* **REQUIRED WORK**
Reproduce word for word the part of the forum post on classifying short accident narratives that starts with "I am new to" and goes on through "is often laborious.".

* **PAGE EXTRACT**
= = = =

I am new to text mining/classification, and really want to learn more from this community. My data are open-ended survey responses (n=about 6,000) in which the respondent described what happened at the time of an accident. Could you recommend a few ways to extract and classify information from the narratives, using either unsupervised learning or supervised learning methods?
For me, the motivation for this exercise is to find a reliable way to quickly classify the circumstance of the accidents (e.g., by cause, location,..etc.), before implementing a full-blown manual coding plan, which is often laborious.
One of the challenge is that the response is not long, and the 'document-to-term matrix' (DTM) is fairly sparse. On average the respondent used 12 words to describe the circumstances, and the non-sparse entries in the DTM are only 41070 out of 33993840, or 0.1%. In other words, sparsity of the DTM is nearly 100%.
So, when I treated each response as a "document" and apply conventional topic models to the collection of 6,000+ responses, the results were not that great. Although the words within each topic appeared to be semantically coherent, I didn't see much difference in the posterior probabilities (as generated by the "topics") across different words in the text. In other words, the modeling can hardly tell us which "word" is more likely to belong to certain topics than others.
Other people in the forum have recommended a modified version of the conventional topic models which can deal with "short documents". Do you think this is the way to go? Or should I continue the exploration along the line as described here?

= = = =

Extracted data
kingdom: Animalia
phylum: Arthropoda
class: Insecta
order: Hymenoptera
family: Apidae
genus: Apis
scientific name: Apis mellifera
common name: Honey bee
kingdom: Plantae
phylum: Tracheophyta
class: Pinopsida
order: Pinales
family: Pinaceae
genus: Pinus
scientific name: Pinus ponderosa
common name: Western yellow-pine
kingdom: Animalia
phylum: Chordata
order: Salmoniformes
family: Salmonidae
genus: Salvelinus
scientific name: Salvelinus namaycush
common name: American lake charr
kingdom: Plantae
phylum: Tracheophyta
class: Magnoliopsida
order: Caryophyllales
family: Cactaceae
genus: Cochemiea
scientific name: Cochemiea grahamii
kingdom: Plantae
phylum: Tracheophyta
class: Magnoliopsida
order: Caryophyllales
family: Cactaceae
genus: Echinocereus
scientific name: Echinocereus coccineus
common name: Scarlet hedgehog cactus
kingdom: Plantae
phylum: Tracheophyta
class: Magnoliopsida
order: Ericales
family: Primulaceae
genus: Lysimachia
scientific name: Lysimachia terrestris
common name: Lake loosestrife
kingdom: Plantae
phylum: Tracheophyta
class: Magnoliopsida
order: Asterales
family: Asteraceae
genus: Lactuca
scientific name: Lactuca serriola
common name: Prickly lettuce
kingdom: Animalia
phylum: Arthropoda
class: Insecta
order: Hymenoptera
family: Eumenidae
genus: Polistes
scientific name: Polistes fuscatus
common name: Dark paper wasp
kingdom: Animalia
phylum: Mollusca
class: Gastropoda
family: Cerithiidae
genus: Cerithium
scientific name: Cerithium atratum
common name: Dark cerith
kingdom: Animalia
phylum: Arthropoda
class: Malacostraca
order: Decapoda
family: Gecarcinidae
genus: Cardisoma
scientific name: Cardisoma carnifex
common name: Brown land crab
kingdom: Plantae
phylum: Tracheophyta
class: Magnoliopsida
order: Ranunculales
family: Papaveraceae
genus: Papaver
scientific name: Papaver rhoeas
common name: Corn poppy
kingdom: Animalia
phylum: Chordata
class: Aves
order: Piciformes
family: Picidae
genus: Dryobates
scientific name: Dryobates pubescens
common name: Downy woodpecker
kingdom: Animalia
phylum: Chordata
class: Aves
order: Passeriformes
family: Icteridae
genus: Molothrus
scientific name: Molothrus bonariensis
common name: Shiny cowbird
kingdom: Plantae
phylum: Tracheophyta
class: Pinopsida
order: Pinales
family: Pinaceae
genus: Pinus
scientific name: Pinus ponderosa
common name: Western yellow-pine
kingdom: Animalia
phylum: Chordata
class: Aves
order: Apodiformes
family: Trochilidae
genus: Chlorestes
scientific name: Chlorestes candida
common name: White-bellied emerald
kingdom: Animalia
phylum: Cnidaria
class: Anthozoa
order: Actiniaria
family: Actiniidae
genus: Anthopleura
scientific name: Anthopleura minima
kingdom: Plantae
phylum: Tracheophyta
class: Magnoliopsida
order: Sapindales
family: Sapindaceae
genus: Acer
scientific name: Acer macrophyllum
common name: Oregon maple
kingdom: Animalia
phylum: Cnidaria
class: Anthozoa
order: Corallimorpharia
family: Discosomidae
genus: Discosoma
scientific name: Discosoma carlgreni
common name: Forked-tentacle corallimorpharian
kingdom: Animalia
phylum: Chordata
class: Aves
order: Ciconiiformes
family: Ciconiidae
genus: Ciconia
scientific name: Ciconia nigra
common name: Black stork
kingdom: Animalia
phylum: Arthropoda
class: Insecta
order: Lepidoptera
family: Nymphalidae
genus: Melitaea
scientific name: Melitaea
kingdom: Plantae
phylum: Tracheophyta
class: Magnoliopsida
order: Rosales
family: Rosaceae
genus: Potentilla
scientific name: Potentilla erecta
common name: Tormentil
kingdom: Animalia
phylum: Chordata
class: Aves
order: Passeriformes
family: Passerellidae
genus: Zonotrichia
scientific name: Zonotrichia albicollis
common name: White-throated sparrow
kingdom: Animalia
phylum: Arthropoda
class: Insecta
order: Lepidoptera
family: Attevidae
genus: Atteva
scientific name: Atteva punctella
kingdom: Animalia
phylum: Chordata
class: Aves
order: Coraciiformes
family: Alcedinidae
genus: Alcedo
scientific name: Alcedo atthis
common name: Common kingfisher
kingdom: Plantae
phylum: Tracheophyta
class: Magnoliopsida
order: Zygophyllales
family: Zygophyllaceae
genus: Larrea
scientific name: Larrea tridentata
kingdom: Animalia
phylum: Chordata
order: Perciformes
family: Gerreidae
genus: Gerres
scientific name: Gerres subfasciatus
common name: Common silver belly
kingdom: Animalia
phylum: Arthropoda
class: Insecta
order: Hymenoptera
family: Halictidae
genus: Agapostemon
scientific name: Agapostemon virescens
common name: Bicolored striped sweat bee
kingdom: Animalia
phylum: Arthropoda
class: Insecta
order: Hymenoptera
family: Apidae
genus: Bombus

= = = =

* **SOLUTION FOR THIS EXERCISE**
I am new to text mining/classification, and really want to learn more from this community. My data are open-ended survey responses (n=about 6,000) in which the respondent described what happened at the time of an accident. Could you recommend a few ways to extract and classify information from the narratives, using either unsupervised learning or supervised learning methods?
For me, the motivation for this exercise is to find a reliable way to quickly classify the circumstance of the accidents (e.g., by cause, location,..etc.), before implementing a full-blown manual coding plan, which is often laborious.